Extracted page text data
'''

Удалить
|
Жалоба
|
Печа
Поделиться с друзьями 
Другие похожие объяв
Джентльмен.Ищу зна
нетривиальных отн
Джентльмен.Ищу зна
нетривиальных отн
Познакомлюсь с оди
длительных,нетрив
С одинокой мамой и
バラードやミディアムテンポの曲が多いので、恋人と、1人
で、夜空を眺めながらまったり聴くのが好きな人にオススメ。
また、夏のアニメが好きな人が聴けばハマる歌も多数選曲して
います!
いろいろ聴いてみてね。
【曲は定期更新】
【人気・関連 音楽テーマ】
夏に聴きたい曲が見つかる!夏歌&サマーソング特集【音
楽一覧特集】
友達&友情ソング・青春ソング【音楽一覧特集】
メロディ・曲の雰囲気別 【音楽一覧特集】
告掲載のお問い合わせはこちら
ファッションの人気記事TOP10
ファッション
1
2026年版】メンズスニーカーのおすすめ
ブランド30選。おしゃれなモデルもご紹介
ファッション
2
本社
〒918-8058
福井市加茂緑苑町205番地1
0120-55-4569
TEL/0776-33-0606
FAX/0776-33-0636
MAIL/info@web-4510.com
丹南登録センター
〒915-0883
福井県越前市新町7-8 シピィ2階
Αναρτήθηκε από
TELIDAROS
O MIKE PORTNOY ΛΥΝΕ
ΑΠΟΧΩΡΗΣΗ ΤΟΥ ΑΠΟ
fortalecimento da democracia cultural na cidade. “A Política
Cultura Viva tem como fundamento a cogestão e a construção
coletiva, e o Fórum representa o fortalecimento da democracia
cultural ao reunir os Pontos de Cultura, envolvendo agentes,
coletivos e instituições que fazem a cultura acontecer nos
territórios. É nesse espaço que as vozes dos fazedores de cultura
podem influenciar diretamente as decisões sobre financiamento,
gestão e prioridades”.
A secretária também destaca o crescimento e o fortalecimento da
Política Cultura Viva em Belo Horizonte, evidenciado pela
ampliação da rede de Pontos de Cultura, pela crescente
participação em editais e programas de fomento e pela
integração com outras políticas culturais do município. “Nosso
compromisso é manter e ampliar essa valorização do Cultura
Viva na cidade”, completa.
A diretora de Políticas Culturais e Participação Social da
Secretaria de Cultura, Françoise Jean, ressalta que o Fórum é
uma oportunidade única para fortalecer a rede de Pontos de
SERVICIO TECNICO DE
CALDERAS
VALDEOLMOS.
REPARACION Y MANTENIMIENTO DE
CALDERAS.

'''
'''

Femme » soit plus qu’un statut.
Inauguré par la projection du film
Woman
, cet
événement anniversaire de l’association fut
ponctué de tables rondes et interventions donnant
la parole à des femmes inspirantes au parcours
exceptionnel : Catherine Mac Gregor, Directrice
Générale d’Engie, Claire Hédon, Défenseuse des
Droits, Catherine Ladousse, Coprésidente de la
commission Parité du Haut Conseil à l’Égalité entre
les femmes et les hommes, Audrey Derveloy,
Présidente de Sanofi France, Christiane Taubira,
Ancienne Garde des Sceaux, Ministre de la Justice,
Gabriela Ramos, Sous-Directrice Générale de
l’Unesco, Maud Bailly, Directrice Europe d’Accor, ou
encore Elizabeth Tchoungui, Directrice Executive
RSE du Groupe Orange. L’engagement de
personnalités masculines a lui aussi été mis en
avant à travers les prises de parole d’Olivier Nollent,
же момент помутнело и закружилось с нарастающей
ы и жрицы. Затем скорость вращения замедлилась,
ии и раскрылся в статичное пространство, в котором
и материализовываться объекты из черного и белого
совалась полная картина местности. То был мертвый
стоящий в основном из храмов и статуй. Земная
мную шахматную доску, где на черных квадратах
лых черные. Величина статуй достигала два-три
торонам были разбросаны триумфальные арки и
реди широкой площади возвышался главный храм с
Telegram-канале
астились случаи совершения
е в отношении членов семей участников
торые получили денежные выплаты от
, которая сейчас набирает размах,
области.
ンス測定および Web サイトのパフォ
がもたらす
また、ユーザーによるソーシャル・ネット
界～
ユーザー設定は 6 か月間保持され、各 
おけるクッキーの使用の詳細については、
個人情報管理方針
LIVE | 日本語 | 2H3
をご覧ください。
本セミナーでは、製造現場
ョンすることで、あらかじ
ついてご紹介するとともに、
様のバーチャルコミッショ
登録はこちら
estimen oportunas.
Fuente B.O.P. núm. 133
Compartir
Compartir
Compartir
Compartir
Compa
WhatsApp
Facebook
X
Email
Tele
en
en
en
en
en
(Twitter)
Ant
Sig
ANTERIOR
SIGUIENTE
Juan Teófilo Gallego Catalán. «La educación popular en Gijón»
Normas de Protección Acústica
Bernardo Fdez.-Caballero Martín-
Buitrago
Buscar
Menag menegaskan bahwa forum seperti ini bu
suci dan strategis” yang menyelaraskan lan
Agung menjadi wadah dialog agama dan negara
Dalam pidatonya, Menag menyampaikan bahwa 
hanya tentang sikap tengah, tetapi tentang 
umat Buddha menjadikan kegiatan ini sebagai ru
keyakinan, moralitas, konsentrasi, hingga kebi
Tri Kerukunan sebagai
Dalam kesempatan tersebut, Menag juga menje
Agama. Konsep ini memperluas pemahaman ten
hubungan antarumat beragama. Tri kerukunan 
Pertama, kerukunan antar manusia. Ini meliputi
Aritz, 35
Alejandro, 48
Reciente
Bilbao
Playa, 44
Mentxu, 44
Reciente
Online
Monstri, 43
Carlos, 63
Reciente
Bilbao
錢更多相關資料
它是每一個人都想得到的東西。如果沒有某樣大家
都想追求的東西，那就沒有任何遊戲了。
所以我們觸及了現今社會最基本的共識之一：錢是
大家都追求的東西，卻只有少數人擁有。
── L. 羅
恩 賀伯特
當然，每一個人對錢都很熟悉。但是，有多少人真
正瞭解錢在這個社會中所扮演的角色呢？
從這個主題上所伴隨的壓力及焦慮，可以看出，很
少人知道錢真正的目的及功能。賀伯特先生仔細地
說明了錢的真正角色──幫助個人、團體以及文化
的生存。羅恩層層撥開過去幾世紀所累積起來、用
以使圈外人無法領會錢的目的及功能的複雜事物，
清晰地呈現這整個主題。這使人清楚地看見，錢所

'''
'''

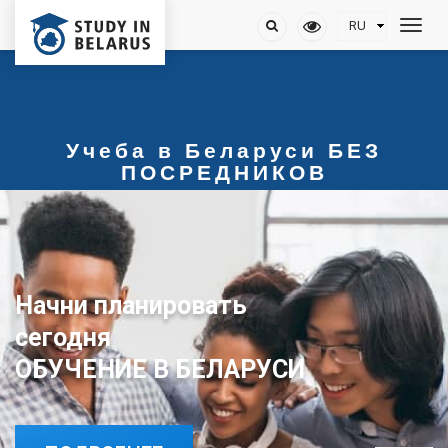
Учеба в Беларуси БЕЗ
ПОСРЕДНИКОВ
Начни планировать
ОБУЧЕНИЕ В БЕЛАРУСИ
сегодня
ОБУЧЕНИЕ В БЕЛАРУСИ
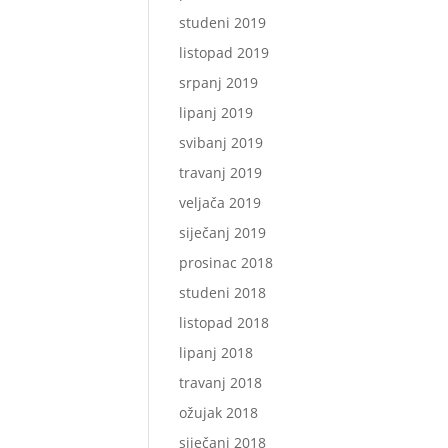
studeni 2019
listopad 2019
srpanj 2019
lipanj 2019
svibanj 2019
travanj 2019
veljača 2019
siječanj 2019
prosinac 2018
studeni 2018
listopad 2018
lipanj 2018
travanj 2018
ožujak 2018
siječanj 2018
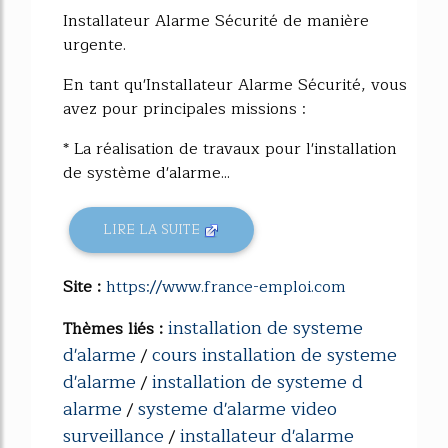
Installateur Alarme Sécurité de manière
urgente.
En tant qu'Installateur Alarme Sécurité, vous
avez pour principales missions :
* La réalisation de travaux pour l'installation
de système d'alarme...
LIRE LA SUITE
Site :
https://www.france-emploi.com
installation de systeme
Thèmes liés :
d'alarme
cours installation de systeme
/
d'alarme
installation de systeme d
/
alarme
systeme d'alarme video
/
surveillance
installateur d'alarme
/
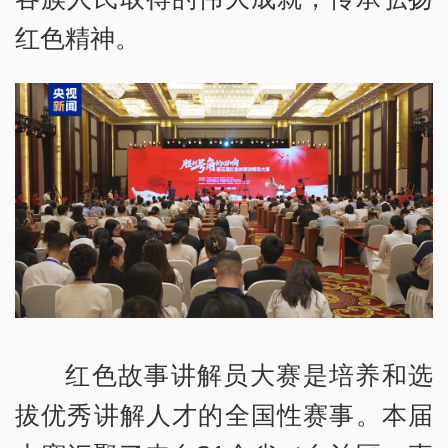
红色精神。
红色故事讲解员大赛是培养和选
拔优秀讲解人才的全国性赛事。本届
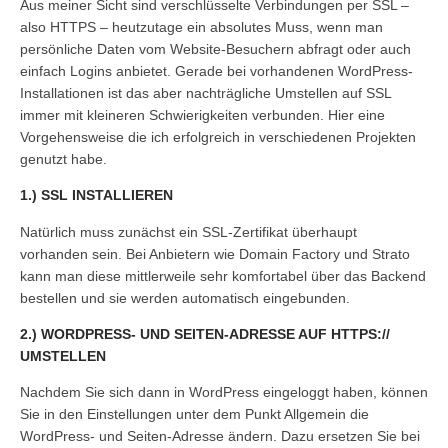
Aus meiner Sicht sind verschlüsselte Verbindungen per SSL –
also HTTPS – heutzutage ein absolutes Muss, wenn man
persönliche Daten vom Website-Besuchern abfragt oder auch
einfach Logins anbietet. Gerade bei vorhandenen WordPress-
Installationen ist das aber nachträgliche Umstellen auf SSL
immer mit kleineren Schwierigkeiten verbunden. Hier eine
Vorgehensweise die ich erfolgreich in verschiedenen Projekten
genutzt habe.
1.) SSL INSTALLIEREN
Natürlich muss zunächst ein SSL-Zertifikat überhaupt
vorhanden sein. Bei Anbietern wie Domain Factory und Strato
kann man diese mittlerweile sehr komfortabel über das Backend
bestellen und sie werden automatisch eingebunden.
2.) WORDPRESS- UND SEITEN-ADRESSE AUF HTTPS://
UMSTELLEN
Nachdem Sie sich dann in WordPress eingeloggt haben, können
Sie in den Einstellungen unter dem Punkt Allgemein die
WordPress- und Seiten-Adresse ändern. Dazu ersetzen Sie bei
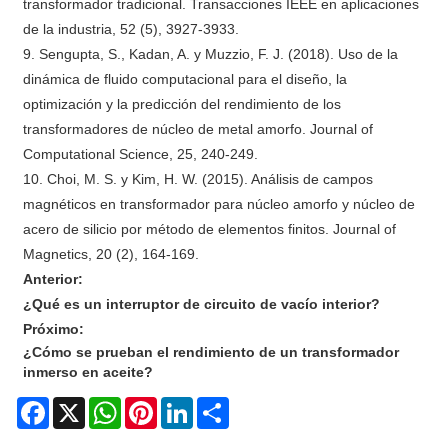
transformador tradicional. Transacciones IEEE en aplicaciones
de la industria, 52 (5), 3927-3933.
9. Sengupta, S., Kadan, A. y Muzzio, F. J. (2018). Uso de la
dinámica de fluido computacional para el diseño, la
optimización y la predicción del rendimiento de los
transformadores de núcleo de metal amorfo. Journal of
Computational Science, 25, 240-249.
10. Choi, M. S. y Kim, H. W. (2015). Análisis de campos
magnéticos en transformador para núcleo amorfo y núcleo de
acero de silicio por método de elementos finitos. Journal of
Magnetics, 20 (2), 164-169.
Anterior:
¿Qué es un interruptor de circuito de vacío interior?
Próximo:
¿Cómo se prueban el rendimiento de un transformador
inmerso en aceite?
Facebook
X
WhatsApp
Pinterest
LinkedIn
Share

'''

◆ Description of the task
Once you have counted the lines of the records holding the string "rendimiento", state that number with no other words.

◆ Output for this exercise
2